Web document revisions
★ ★ ★ ★ ★

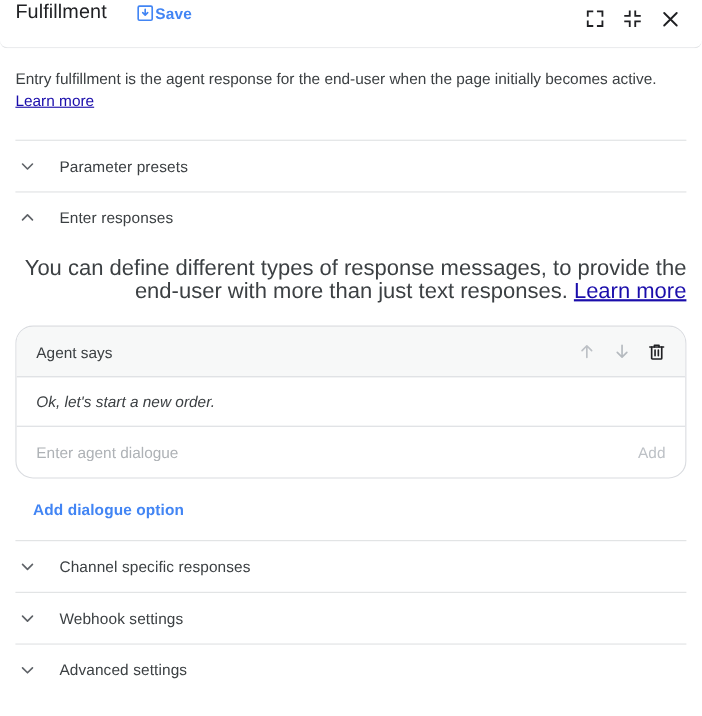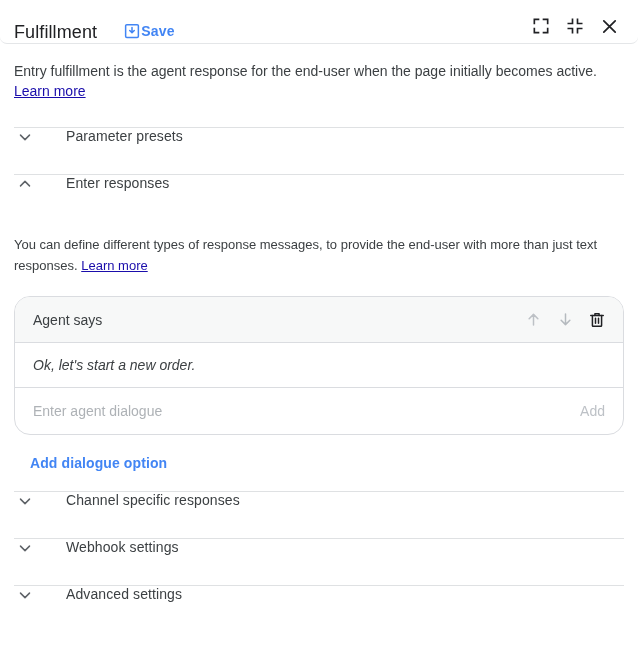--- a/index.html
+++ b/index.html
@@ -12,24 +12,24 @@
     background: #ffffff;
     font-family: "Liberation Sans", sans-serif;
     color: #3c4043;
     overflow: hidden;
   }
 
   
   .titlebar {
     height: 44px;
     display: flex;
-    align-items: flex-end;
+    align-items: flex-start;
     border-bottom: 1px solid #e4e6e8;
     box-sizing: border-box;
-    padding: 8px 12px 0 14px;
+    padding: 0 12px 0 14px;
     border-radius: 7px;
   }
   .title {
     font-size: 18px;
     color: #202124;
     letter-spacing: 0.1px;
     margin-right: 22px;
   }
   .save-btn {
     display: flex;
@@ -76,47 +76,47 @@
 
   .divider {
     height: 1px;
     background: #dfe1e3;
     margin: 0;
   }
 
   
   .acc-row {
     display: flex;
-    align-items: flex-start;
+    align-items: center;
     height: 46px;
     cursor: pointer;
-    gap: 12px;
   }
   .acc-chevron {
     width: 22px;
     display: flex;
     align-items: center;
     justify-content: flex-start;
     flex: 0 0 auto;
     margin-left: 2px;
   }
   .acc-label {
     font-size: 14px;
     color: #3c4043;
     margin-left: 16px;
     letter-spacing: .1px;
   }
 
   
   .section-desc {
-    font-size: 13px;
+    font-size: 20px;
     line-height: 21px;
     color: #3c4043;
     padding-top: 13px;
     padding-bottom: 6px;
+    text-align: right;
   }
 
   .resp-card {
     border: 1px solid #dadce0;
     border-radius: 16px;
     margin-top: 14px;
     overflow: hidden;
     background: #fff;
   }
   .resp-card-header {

★ ★ ★ ★ ★

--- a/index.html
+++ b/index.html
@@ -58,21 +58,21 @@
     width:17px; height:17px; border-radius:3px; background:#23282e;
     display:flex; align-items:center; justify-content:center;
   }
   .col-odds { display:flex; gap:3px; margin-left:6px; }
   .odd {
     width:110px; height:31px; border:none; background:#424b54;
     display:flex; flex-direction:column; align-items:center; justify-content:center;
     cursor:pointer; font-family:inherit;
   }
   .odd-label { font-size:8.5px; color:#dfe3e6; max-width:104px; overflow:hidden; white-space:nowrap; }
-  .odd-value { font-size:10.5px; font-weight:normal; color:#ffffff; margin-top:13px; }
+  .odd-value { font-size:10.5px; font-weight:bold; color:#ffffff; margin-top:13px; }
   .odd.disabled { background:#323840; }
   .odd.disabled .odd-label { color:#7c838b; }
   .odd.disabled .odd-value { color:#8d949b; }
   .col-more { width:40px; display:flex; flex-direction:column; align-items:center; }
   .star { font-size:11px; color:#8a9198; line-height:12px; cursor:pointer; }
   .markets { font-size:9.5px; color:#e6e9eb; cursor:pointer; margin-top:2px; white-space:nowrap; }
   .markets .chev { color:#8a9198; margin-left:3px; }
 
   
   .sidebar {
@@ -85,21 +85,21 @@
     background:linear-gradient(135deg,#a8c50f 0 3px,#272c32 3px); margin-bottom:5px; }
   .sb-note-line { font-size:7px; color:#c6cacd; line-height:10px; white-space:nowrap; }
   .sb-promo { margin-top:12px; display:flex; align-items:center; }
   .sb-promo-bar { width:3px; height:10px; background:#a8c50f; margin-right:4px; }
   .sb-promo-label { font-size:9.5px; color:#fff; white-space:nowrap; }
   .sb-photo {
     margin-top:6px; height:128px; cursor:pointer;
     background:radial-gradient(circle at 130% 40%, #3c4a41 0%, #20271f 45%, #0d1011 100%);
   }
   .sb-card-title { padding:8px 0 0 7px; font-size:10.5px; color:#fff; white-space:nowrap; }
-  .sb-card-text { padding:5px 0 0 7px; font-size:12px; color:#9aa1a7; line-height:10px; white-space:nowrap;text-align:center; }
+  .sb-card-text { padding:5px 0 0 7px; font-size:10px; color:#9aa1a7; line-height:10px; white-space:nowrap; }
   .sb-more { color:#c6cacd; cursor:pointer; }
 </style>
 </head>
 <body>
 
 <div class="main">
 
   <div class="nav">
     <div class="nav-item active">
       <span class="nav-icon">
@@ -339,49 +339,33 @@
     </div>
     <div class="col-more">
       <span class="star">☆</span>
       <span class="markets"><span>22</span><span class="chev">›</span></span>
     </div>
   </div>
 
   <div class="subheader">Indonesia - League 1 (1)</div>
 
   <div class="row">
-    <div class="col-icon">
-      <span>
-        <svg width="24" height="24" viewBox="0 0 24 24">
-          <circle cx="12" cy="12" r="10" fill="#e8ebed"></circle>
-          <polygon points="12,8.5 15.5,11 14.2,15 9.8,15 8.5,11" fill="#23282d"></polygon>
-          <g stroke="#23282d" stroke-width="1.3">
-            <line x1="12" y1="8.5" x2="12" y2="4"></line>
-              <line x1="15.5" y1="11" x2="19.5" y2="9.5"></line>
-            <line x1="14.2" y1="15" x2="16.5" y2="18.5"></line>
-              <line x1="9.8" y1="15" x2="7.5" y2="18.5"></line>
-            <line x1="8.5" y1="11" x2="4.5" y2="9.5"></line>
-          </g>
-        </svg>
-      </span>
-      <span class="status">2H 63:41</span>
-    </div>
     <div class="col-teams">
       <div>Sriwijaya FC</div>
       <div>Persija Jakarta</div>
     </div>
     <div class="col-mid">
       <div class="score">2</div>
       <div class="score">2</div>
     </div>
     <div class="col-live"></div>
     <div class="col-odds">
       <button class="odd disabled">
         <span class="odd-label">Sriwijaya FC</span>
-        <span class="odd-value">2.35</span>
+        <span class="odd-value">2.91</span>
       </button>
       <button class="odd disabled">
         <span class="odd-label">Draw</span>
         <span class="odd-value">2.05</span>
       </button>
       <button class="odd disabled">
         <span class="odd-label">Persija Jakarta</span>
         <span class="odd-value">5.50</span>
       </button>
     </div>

★ ★ ★ ★ ★

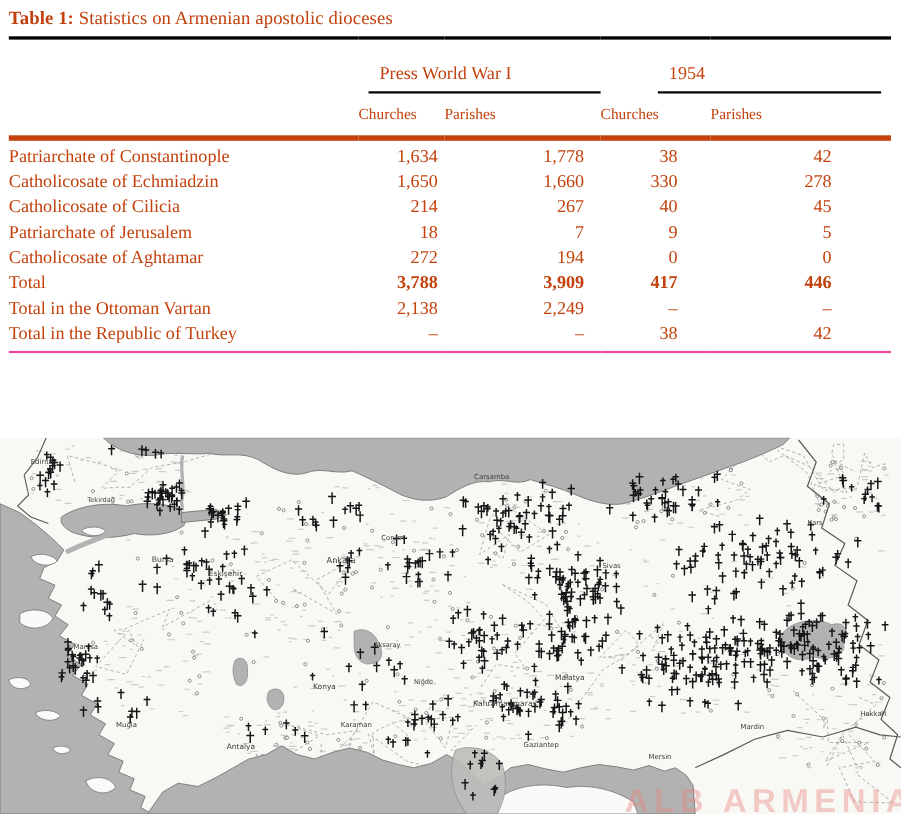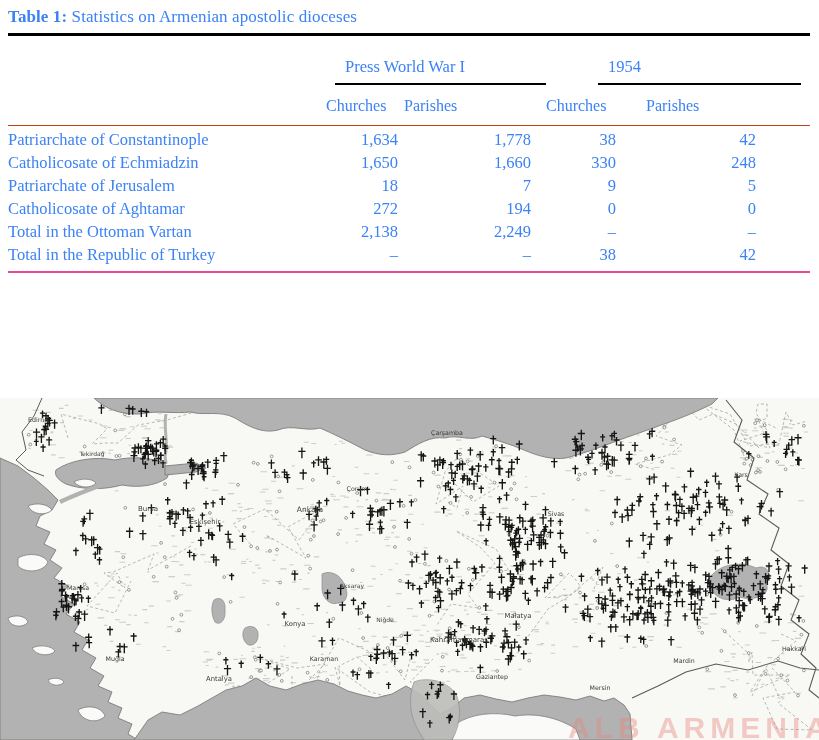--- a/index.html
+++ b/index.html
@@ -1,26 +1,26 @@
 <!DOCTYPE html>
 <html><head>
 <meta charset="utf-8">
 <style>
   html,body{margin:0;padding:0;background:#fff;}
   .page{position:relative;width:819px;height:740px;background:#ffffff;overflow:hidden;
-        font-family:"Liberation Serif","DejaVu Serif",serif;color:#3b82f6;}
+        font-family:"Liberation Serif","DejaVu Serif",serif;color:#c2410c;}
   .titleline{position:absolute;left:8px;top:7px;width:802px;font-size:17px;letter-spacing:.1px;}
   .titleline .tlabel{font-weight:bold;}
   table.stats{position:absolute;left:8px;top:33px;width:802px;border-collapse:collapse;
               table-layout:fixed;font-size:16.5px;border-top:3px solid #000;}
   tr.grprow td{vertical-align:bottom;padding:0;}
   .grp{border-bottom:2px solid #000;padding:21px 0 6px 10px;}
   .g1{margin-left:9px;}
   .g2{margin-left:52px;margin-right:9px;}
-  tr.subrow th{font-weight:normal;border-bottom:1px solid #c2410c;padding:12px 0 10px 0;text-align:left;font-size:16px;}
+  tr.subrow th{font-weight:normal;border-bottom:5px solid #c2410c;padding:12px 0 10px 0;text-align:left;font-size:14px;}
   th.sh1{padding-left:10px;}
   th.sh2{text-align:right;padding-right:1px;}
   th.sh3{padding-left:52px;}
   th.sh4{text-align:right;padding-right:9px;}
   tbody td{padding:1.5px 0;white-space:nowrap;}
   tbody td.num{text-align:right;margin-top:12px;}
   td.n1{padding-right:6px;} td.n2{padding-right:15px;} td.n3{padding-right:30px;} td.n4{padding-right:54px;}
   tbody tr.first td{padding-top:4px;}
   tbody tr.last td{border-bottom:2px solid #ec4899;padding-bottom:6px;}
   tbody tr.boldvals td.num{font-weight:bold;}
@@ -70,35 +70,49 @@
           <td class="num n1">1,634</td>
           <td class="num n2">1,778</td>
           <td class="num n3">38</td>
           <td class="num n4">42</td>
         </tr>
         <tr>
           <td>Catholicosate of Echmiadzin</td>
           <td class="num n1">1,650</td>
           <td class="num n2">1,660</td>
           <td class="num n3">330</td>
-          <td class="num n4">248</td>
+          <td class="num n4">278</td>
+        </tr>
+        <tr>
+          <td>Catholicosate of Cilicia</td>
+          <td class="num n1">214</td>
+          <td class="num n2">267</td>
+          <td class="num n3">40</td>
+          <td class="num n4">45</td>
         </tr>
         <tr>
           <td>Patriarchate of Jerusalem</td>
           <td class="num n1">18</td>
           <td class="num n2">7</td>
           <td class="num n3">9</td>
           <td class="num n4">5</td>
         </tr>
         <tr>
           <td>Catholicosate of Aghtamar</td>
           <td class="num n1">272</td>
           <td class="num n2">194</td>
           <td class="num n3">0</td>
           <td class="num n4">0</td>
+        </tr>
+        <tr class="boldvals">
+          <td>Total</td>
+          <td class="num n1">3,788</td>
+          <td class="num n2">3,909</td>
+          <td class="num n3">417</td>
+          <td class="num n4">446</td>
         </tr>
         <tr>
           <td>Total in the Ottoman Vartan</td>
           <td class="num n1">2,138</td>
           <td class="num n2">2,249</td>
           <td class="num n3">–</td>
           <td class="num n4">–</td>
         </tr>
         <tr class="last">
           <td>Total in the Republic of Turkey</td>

★ ★ ★ ★ ★

> [Task prompt]: What is the number of lines above that hold the word "table"? Answer with that number alone.

> [Result for this exercise]: 2